Last Updated on 15th March 2022
Paul T Davies reviews Mark Ravenhill’s adaptation of Charles Bennett’s play Blackmail at Mercury Theatre Colchester.
Considered by many to be a “lost” classic, Charles Bennett’s 1920’s play has been given a fresh adaptation by Mark Ravenhill, and a terrifically staged production at the Mercury- the two-story house/shop design by David Woodhead is terrific. I can see why Ravenhill is attracted to the script, some themes remain worryingly familiar: the abuse of women, the suffocating of sexuality, the codes of society and especially police corruption. Yet Anthony Bank’s production is hugely underpowered, and it’s only really in the second act that things actually get going. It’s not a murder mystery, an artist is dead in his studio, stabbed in the neck by Alice as she defended herself against him- we don’t see this as Ravenhill has cut the original first act, we only hear about it. Her fiancée, policeman Harold, has been assigned the case, has his suspicions, and they agree to cover up her crime to aid his promotion. Lie upon lie is promoted, at first to keep the truth from Alice’s overbearing mother, Ada, but then the arrival of a queer blackmailer, (his words), throws the whole situation into a panic. Ravenhill gives it huge social context, and comparisons with today are obvious, but when Ada says, “Everyone loves a murder”, we are perhaps expected to see a more traditional thriller, and it jars with the social realism the writer wishes to convey.

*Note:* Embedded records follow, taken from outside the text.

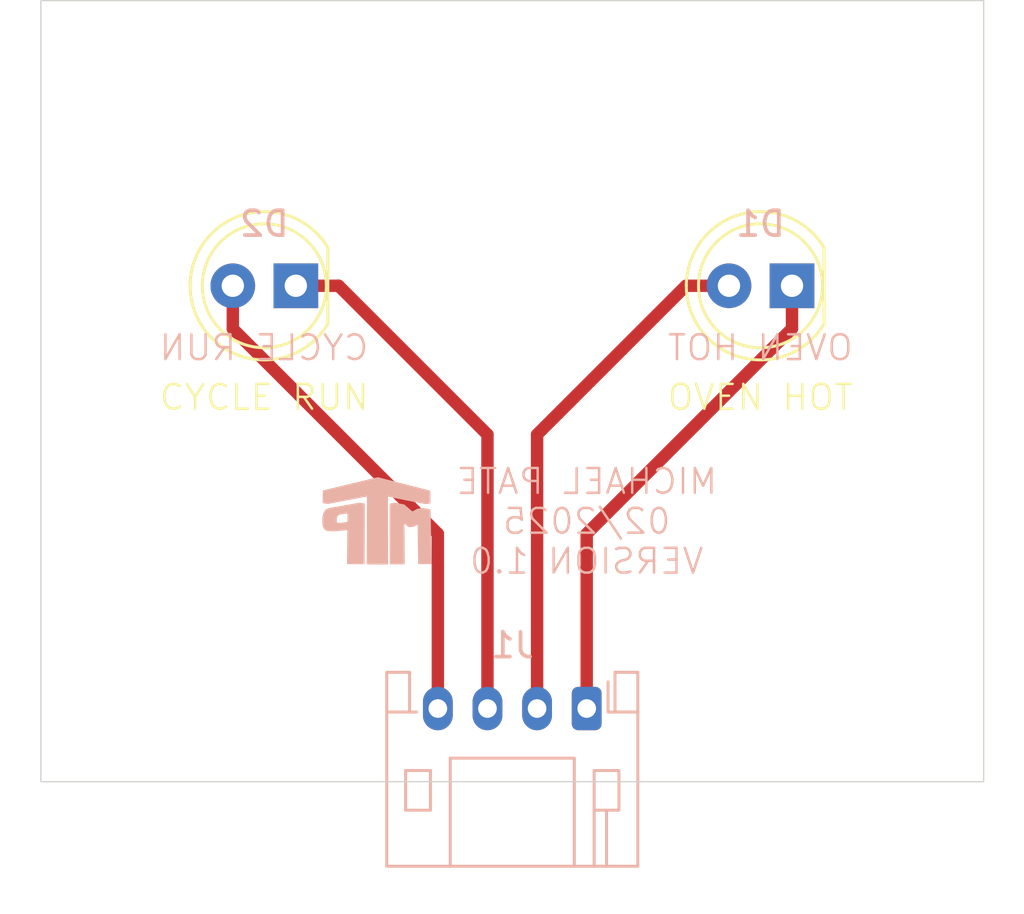
<source format=kicad_pcb>
(kicad_pcb
	(version 20240108)
	(generator "pcbnew")
	(generator_version "8.0")
	(general
		(thickness 1.6)
		(legacy_teardrops no)
	)
	(paper "A4")
	(layers
		(0 "F.Cu" signal)
		(1 "In1.Cu" signal)
		(2 "In2.Cu" signal)
		(31 "B.Cu" power)
		(32 "B.Adhes" user "B.Adhesive")
		(33 "F.Adhes" user "F.Adhesive")
		(34 "B.Paste" user)
		(35 "F.Paste" user)
		(36 "B.SilkS" user "B.Silkscreen")
		(37 "F.SilkS" user "F.Silkscreen")
		(38 "B.Mask" user)
		(39 "F.Mask" user)
		(40 "Dwgs.User" user "User.Drawings")
		(41 "Cmts.User" user "User.Comments")
		(42 "Eco1.User" user "User.Eco1")
		(43 "Eco2.User" user "User.Eco2")
		(44 "Edge.Cuts" user)
		(45 "Margin" user)
		(46 "B.CrtYd" user "B.Courtyard")
		(47 "F.CrtYd" user "F.Courtyard")
		(48 "B.Fab" user)
		(49 "F.Fab" user)
		(50 "User.1" user)
		(51 "User.2" user)
		(52 "User.3" user)
		(53 "User.4" user)
		(54 "User.5" user)
		(55 "User.6" user)
		(56 "User.7" user)
		(57 "User.8" user)
		(58 "User.9" user)
	)
	(setup
		(stackup
			(layer "F.SilkS"
				(type "Top Silk Screen")
			)
			(layer "F.Paste"
				(type "Top Solder Paste")
			)
			(layer "F.Mask"
				(type "Top Solder Mask")
				(thickness 0.01)
			)
			(layer "F.Cu"
				(type "copper")
				(thickness 0.035)
			)
			(layer "dielectric 1"
				(type "prepreg")
				(thickness 0.1)
				(material "FR4")
				(epsilon_r 4.5)
				(loss_tangent 0.02)
			)
			(layer "In1.Cu"
				(type "copper")
				(thickness 0.035)
			)
			(layer "dielectric 2"
				(type "core")
				(thickness 1.24)
				(material "FR4")
				(epsilon_r 4.5)
				(loss_tangent 0.02)
			)
			(layer "In2.Cu"
				(type "copper")
				(thickness 0.035)
			)
			(layer "dielectric 3"
				(type "prepreg")
				(thickness 0.1)
				(material "FR4")
				(epsilon_r 4.5)
				(loss_tangent 0.02)
			)
			(layer "B.Cu"
				(type "copper")
				(thickness 0.035)
			)
			(layer "B.Mask"
				(type "Bottom Solder Mask")
				(thickness 0.01)
			)
			(layer "B.Paste"
				(type "Bottom Solder Paste")
			)
			(layer "B.SilkS"
				(type "Bottom Silk Screen")
			)
			(copper_finish "None")
			(dielectric_constraints no)
		)
		(pad_to_mask_clearance 0)
		(allow_soldermask_bridges_in_footprints no)
		(pcbplotparams
			(layerselection 0x00010fc_ffffffff)
			(plot_on_all_layers_selection 0x0000000_00000000)
			(disableapertmacros no)
			(usegerberextensions no)
			(usegerberattributes yes)
			(usegerberadvancedattributes yes)
			(creategerberjobfile yes)
			(dashed_line_dash_ratio 12.000000)
			(dashed_line_gap_ratio 3.000000)
			(svgprecision 4)
			(plotframeref no)
			(viasonmask no)
			(mode 1)
			(useauxorigin no)
			(hpglpennumber 1)
			(hpglpenspeed 20)
			(hpglpendiameter 15.000000)
			(pdf_front_fp_property_popups yes)
			(pdf_back_fp_property_popups yes)
			(dxfpolygonmode yes)
			(dxfimperialunits yes)
			(dxfusepcbnewfont yes)
			(psnegative no)
			(psa4output no)
			(plotreference yes)
			(plotvalue yes)
			(plotfptext yes)
			(plotinvisibletext no)
			(sketchpadsonfab no)
			(subtractmaskfromsilk no)
			(outputformat 1)
			(mirror no)
			(drillshape 1)
			(scaleselection 1)
			(outputdirectory "")
		)
	)
	(net 0 "")
	(net 1 "Net-(D1-A)")
	(net 2 "Net-(D1-K)")
	(net 3 "Net-(D2-K)")
	(net 4 "Net-(D2-A)")
	(footprint "LED_THT:LED_D5.0mm" (layer "F.Cu") (at 170.775 94.5 180))
	(footprint "MountingHole:MountingHole_2.2mm_M2" (layer "F.Cu") (at 175 86.5))
	(footprint "MountingHole:MountingHole_2.2mm_M2" (layer "F.Cu") (at 144 111))
	(footprint "MountingHole:MountingHole_2.2mm_M2" (layer "F.Cu") (at 144 86.5))
	(footprint "LED_THT:LED_D5.0mm" (layer "F.Cu") (at 150.775 94.5 180))
	(footprint "MountingHole:MountingHole_2.2mm_M2" (layer "F.Cu") (at 175 111))
	(footprint "Connector_JST:JST_PH_S4B-PH-K_1x04_P2.00mm_Horizontal" (layer "B.Cu") (at 162.5 111.55 180))
	(footprint "Watermarks:MTP Logo 5mm Low Detail" (layer "B.Cu") (at 154 104.5 180))
	(gr_rect
		(start 140.5 83)
		(end 178.5 114.5)
		(stroke
			(width 0.05)
			(type default)
		)
		(fill none)
		(layer "Edge.Cuts")
		(uuid "fdc7c88c-8d11-4c45-b136-5333d59ac50b")
	)
	(gr_text "CYCLE RUN"
		(at 149.495 97 -0)
		(layer "B.SilkS")
		(uuid "346fcb3a-6b3f-47eb-9131-00d376cf1c18")
		(effects
			(font
				(size 1 1)
				(thickness 0.1)
			)
			(justify mirror)
		)
	)
	(gr_text "MICHAEL PATE\n02/2025\nVERSION 1.0"
		(at 162.5 104 -0)
		(layer "B.SilkS")
		(uuid "6ff3c7ef-958b-48ee-b44d-2e08c6006345")
		(effects
			(font
				(size 1 1)
				(thickness 0.1)
			)
			(justify mirror)
		)
	)
	(gr_text "OVEN HOT"
		(at 169.495 97 -0)
		(layer "B.SilkS")
		(uuid "ff534ddb-8718-40bc-a4ef-b704596cb547")
		(effects
			(font
				(size 1 1)
				(thickness 0.1)
			)
			(justify mirror)
		)
	)
	(gr_text "CYCLE RUN"
		(at 149.5 99 0)
		(layer "F.SilkS")
		(uuid "1ecf9cd3-1d50-407b-a553-5db9f4466e6c")
		(effects
			(font
				(size 1 1)
				(thickness 0.1)
			)
		)
	)
	(gr_text "OVEN HOT"
		(at 169.5 99 0)
		(layer "F.SilkS")
		(uuid "ce27c6b2-5a6b-4323-94bc-15c6af9757fb")
		(effects
			(font
				(size 1 1)
				(thickness 0.1)
			)
		)
	)
	(segment
		(start 160.5 100.5)
		(end 160.5 111.55)
		(width 0.5)
		(layer "F.Cu")
		(net 1)
		(uuid "4901a9f3-f135-4690-9cfd-68bdac601051")
	)
	(segment
		(start 166.5 94.5)
		(end 160.5 100.5)
		(width 0.5)
		(layer "F.Cu")
		(net 1)
		(uuid "95473787-3ad3-4551-b522-9f63653cb357")
	)
	(segment
		(start 168.235 94.5)
		(end 166.5 94.5)
		(width 0.5)
		(layer "F.Cu")
		(net 1)
		(uuid "b8d1a600-5eaf-4a9e-a1c3-34d826f16f88")
	)
	(segment
		(start 170.775 96.225)
		(end 162.5 104.5)
		(width 0.5)
		(layer "F.Cu")
		(net 2)
		(uuid "54dfd6bd-6044-4aab-8c67-45e2be99483e")
	)
	(segment
		(start 162.5 104.5)
		(end 162.5 111.55)
		(width 0.5)
		(layer "F.Cu")
		(net 2)
		(uuid "b9fc94db-ecd2-4ac2-9cb8-35b767e758f4")
	)
	(segment
		(start 170.775 94.5)
		(end 170.775 96.225)
		(width 0.5)
		(layer "F.Cu")
		(net 2)
		(uuid "c9655b89-f14e-447a-b3ae-ddfdd454ede9")
	)
	(segment
		(start 158.5 100.5)
		(end 158.5 111.55)
		(width 0.5)
		(layer "F.Cu")
		(net 3)
		(uuid "96d11476-dce3-4f32-8319-7f65c96fd880")
	)
	(segment
		(start 150.775 94.5)
		(end 152.5 94.5)
		(width 0.5)
		(layer "F.Cu")
		(net 3)
		(uuid "a65bce63-37cc-49ce-b49b-8ffb84cca8db")
	)
	(segment
		(start 152.5 94.5)
		(end 158.5 100.5)
		(width 0.5)
		(layer "F.Cu")
		(net 3)
		(uuid "ff37ae16-f32e-4e8c-896d-0e35fac17367")
	)
	(segment
		(start 148.235 96.235)
		(end 156.5 104.5)
		(width 0.5)
		(layer "F.Cu")
		(net 4)
		(uuid "412670ac-cc75-4b3f-8f31-d598eda47c52")
	)
	(segment
		(start 148.235 94.5)
		(end 148.235 96.235)
		(width 0.5)
		(layer "F.Cu")
		(net 4)
		(uuid "d8ff6f0c-5430-4a46-aa29-a3ccb83a5616")
	)
	(segment
		(start 156.5 104.5)
		(end 156.5 111.55)
		(width 0.5)
		(layer "F.Cu")
		(net 4)
		(uuid "edd7020b-d41d-4691-9ad9-1ce90c3641df")
	)
)

</source>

There are many positives, especially Lucy Speed’s Ada, an energetic, often funny portrayal, keeping up standards in a decadent world. She is matched by Jessie Hills as Alice, defiant, strong-willed and totally convincing as the cage of society closes in around her. I was less impressed by the male actors, Gabriel Akuwudike looked uncomfortable in the space, and his diction, from my section of the audience, was quite poor. As blackmailer Ian, Patrick Walshe McBride felt as if he was in another production, his character feeling almost like a stereotype of a loud gay queen- no living in the shadows for him, although his comments about how society and the law treated gay men are interesting and relevant. However, he does add sinister layers of threat as the play goes on.
What the play does well is disrupt your moral compass, it asks what you would have done in this situation. However, as we are aware of the social issues being examined, but it certainly needs to pace up, I felt no one in the first half really believed in what they were saying, and it undermined any tension- more than that, I didn’t really care what happened to the any of them. Rufus Norris, director of the National Theatre, recently took flak for claiming that talent was being drained away from theatre to streaming services. Conversely, I can’t see how productions like this will tempt younger audiences away from Netflix.